Elgatos are a trusted brand among streamers. They’ve been around for a while and have a bit of a reputation. But what exactly are the pros and cons of the Elgato?


  • Great audio and visual quality. Elgato is going to give you the best audio and visual stuff at a reasonably affordable cost. Speaking of affordable cost…
  • Fairly inexpensive. You can buy a used one for, depending on the model, $110 to $125 refurbished, or $115 to $175 brand new.
  • Simple to set up. There’s literally three holes to plug things into. It’s fairly idiot proof.
  • When using the program it comes with to record and stream, it works fairly well.


  • It crashes OBS a lot. Like… a lot a lot. I had a 100% crash rate towards the end of my ownership of my last Elgato.
  • It’s hard to get it to work with OBS at all, honestly. Sometimes I had to fight with the damn thing for 15 minutes before I could get my streams to work.
  • I can’t confirm for sure but I’ve heard similar horror stories from XSplit users. (If possible, can someone please confirm or deny this?)
  • Depending on the model you get, you’re going to have to do some wacky things to stream anything without an HDMI cable, or hell, something WITH an HDMI cable and HDCP enabled.
  • If you don’t want to do those wacky things, you’re going to have to live with your games being capped with a capture rate of 30fps and your only 1080 option being interlaced.

OPTION 2 - AverMedia Cards
I use an AverMedia now and it’s really good. But just how good?


  • Very versatile. It’s capable of capturing damn near any system without any of said wackiness needed from the Elgato HD60.
  • Reasonably priced. I use the AVerMedia Live Gamer Extreme and it cost $170.
  • Fairly good audio and visual. While it’s the worst of the three options I’m listing here, it doesn’t look terrible.
  • Very OBS friendly. I haven’t had a single issue with my AverMedia card and OBS… well… I had one…

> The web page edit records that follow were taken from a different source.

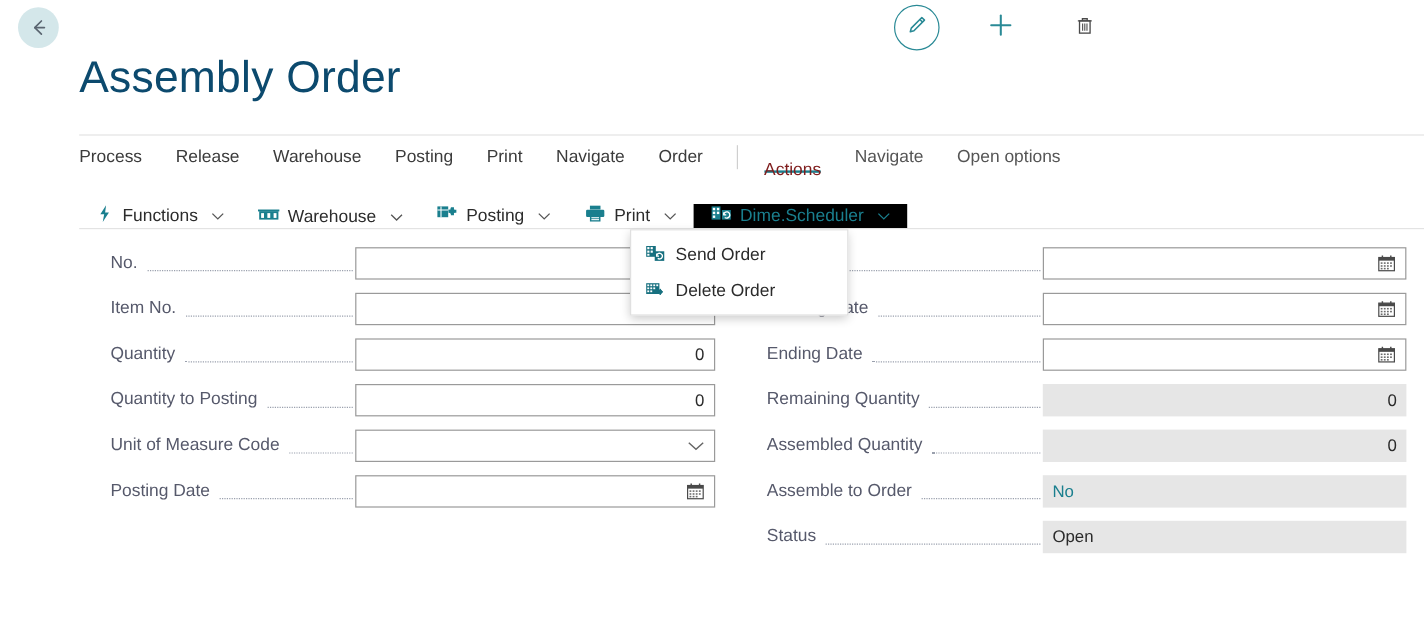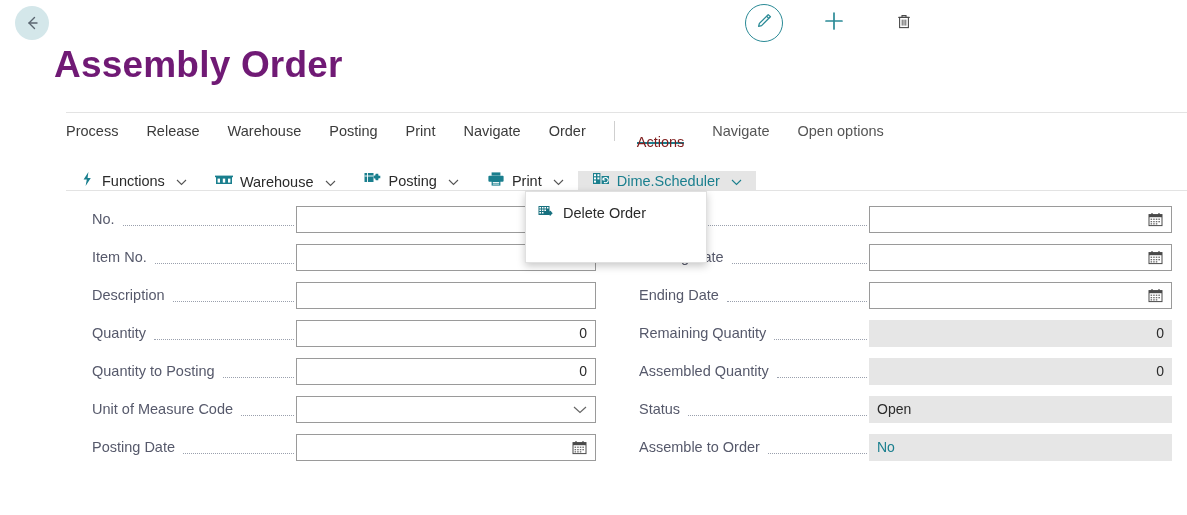--- a/index.html
+++ b/index.html
@@ -36,8 +36,8 @@
 
   
   .title {
-    position: absolute; left: 54px; top: 44px;
-    font-size: 37px; font-weight: 700; color: #701a75;
+    position: absolute; left: 66px; top: 44px;
+    font-size: 37px; font-weight: 400; color: #0c4a6e;
     letter-spacing: 0.2px;
     white-space: nowrap;
   }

  • For some reason the most recent firmware doesn’t work properly with OBS on all computers. If you have this issue you’re going to have to deal with an older firmware in order to fix this.
  • It’s also a bit complicated to set up in OBS, and can’t automatically change resolutions. You’ll have to manually change that, like a sucker.
  • Kinda cheap feeling? I dunno, it feels kinda flimsy to me, but I don’t move it around too much so it’s not too bad, but it might be a turn off for some people.

I’ve never used one before, but I’ve heard good things.

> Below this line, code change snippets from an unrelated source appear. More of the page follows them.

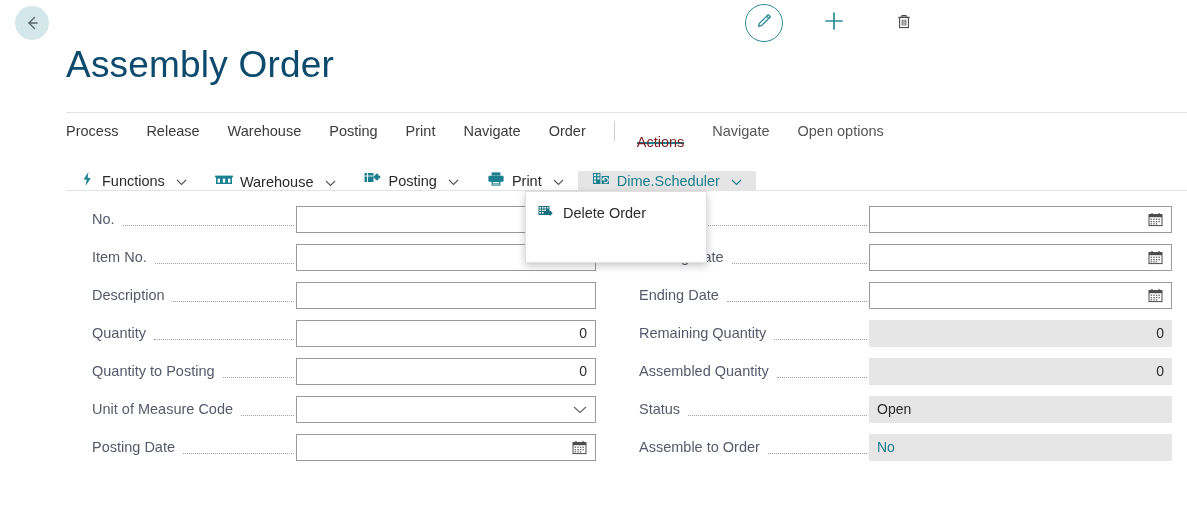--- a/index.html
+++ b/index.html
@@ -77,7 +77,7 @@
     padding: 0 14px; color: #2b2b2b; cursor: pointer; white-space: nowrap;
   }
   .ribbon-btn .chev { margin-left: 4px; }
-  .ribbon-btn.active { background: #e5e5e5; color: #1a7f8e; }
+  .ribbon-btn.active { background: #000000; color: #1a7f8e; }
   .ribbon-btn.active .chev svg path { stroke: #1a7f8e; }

  • EXTREMELY good audio and visual quality. While the Elgato is the best one for the price, this one is the best hands down.
  • Plays nice with OBS and XSplit.
  • Simple to use and read.

I haven’t heard much in the ways of cons yet, except…

  • Holy hell this thing is expensive. The most basic one is going to set you back $300, and certain cards from Magewell cost up to $800.

Other than that I haven’t heard much about Magewell. Maybe someone else can weigh in and help out?

That’s it from me. If anyone else has any experience with other cards (Like the Happauge, which I haven’t used in up close to 7 or 8 years now) feel free to talk about them and I’ll edit them in here for you.